Data extract below:
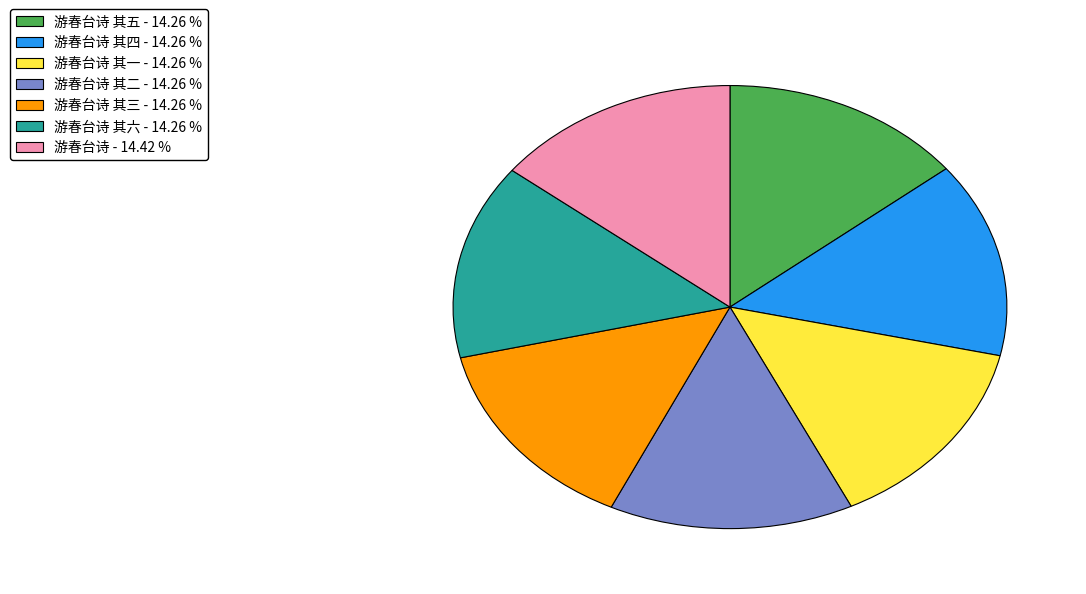

Do 游春台诗 其一 - 14.26 % and 游春台诗 其五 - 14.26 % together represent more than half of the pie?

No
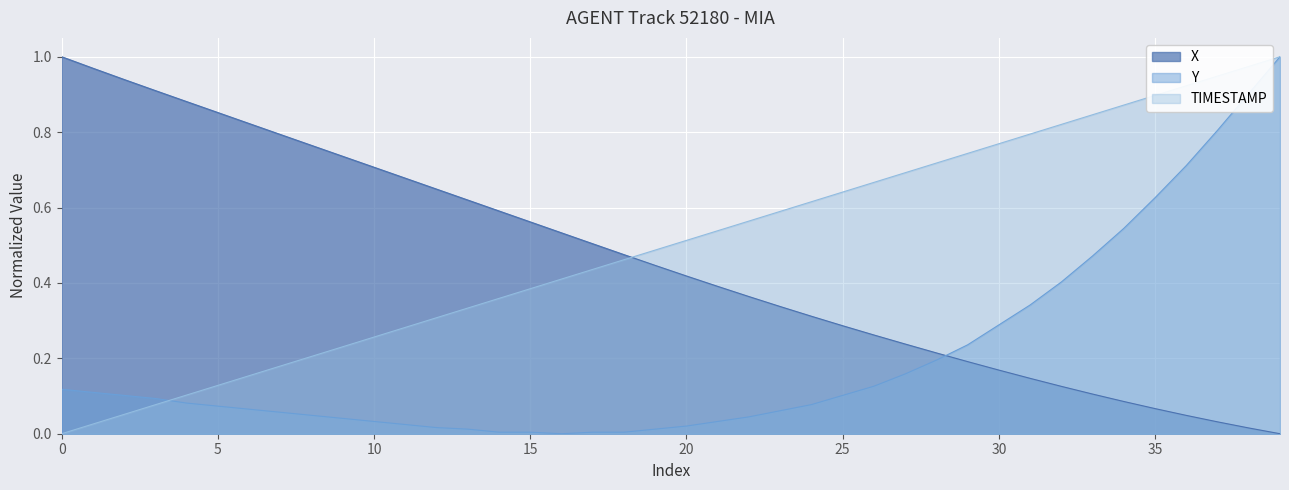

The X series shows 0.6 at 5. True or false?

False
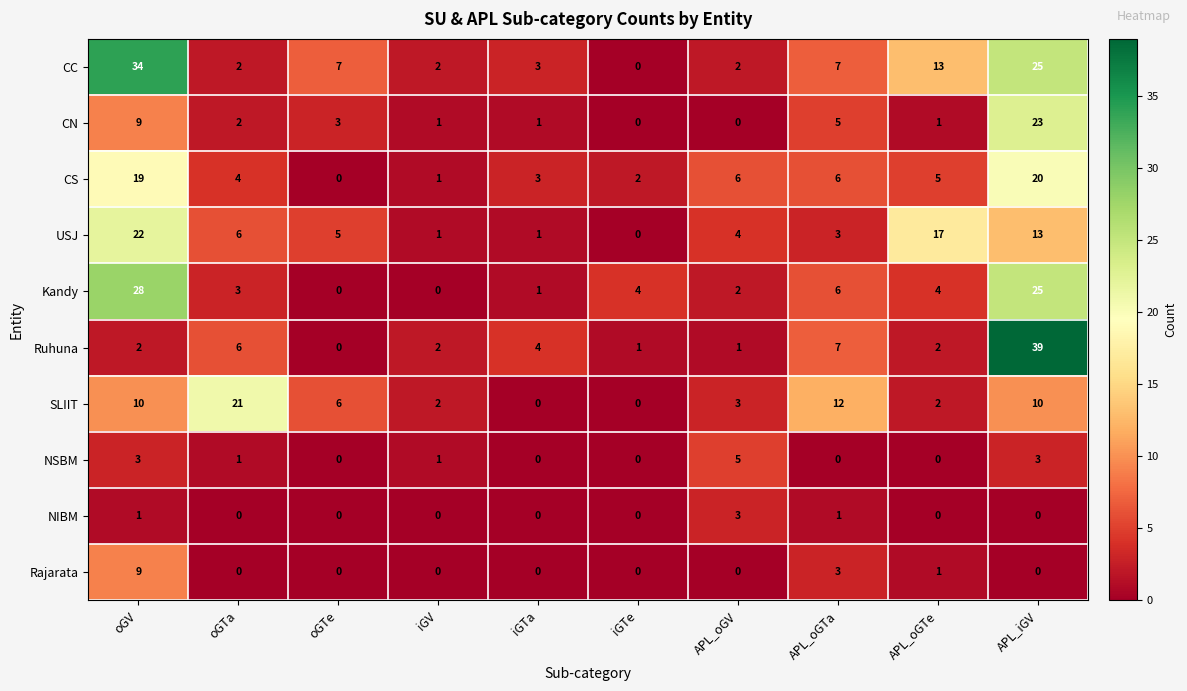

List the series in order of their peak value, highest first.

Ruhuna, CC, Kandy, CN, USJ, SLIIT, CS, Rajarata, NSBM, NIBM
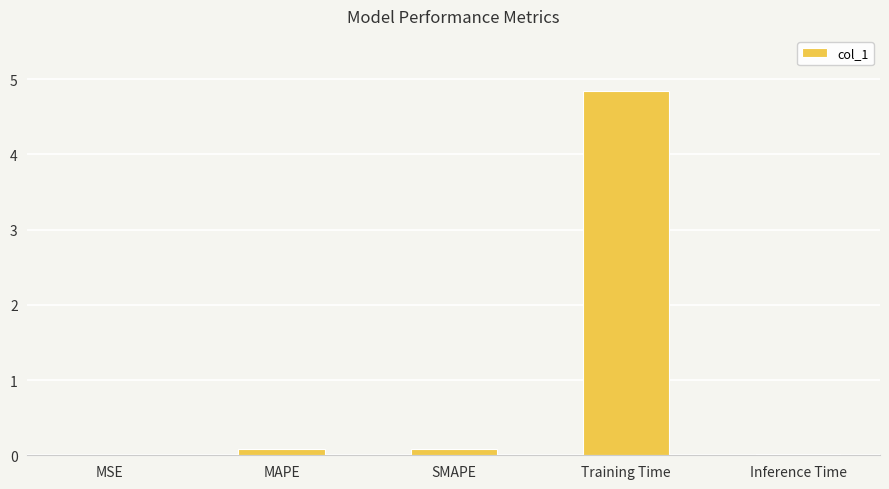

Which has a higher value, Inference Time or Training Time?

Training Time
End of Data extract.
Return the material word for word, beginning at the line that has "Ruhuna, CC, Kandy, CN, USJ, SLIIT, CS, Rajarata, NSBM, NIBM" and stopping after the last line of the material. Leave the pictures out of your answer.

Result of this task ->
Ruhuna, CC, Kandy, CN, USJ, SLIIT, CS, Rajarata, NSBM, NIBM

Which has a higher value, Inference Time or Training Time?

Training Time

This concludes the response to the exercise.